*** Opening of SUPPLIED MATERIAL ***

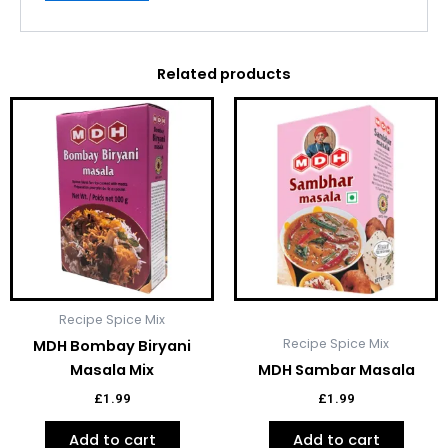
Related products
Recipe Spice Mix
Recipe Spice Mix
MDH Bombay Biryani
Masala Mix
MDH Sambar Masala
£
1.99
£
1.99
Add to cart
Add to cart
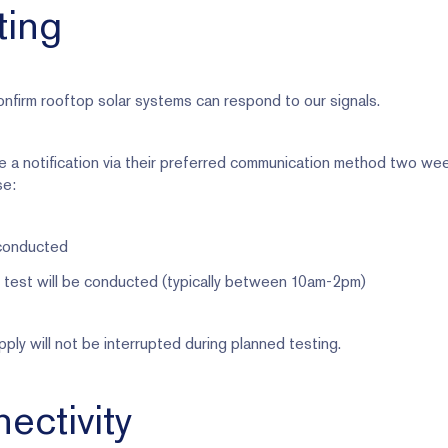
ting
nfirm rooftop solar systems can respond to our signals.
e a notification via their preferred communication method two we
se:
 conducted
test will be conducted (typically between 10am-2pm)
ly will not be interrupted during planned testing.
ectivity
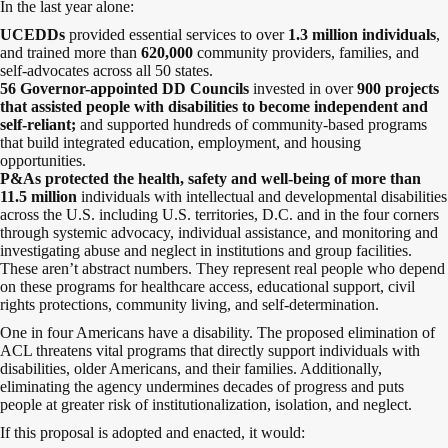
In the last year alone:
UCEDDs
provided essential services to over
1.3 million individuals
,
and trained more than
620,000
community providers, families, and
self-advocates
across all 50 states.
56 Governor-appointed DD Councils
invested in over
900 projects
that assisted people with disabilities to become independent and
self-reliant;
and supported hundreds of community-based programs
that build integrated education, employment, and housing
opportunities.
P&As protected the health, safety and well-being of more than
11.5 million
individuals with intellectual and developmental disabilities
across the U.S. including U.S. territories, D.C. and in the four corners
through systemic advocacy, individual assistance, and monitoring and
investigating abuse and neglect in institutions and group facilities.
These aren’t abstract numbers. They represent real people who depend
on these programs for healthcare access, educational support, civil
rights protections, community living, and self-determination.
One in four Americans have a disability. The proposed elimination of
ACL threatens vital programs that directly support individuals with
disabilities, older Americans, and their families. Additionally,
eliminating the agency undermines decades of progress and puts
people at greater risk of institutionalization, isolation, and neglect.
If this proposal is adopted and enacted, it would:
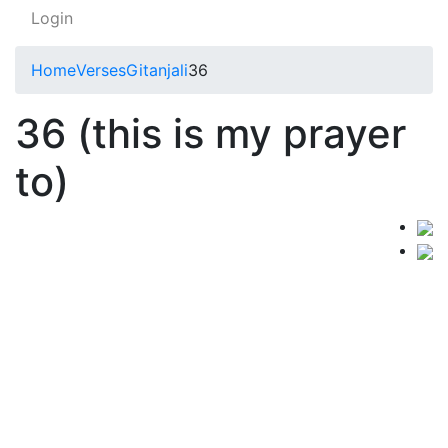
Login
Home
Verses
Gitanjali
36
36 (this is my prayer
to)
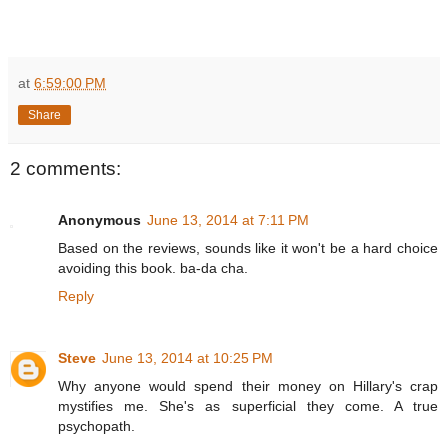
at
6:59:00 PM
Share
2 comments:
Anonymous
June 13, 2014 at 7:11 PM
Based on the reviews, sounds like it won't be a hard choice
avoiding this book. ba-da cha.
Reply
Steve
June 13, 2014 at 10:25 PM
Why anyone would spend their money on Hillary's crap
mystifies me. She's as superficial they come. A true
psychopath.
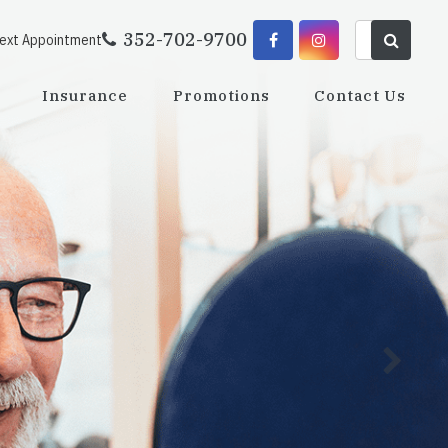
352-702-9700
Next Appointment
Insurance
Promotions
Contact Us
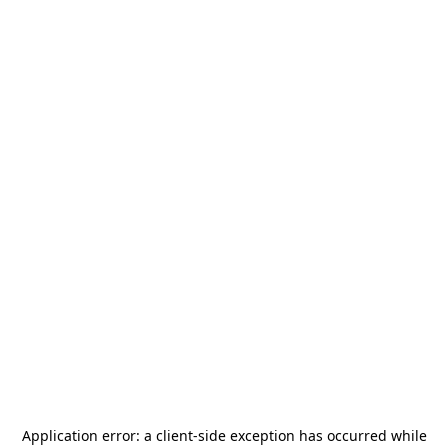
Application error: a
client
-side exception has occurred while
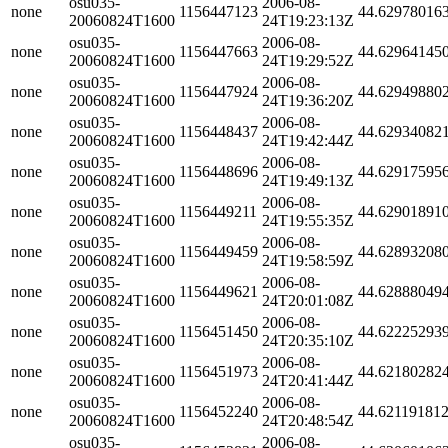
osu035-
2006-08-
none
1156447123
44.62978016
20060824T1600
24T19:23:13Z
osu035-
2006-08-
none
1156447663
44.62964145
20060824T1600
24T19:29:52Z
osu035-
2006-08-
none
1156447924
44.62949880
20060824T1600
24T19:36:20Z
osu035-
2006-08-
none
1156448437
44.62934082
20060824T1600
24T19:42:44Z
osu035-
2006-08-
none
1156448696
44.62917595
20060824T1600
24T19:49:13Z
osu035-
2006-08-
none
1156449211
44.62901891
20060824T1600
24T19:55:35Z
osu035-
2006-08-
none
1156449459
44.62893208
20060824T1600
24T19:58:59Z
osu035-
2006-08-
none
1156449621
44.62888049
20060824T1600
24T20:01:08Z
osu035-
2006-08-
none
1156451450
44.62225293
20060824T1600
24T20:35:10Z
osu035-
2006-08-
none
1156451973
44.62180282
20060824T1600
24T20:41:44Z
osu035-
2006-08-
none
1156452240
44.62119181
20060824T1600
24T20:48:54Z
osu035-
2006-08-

*** Close of SUPPLIED MATERIAL ***

Go through the records above and copy every line with the word "this".

If this proposal is adopted and enacted, it would:
36 (this is my prayer
avoiding this book. ba-da cha.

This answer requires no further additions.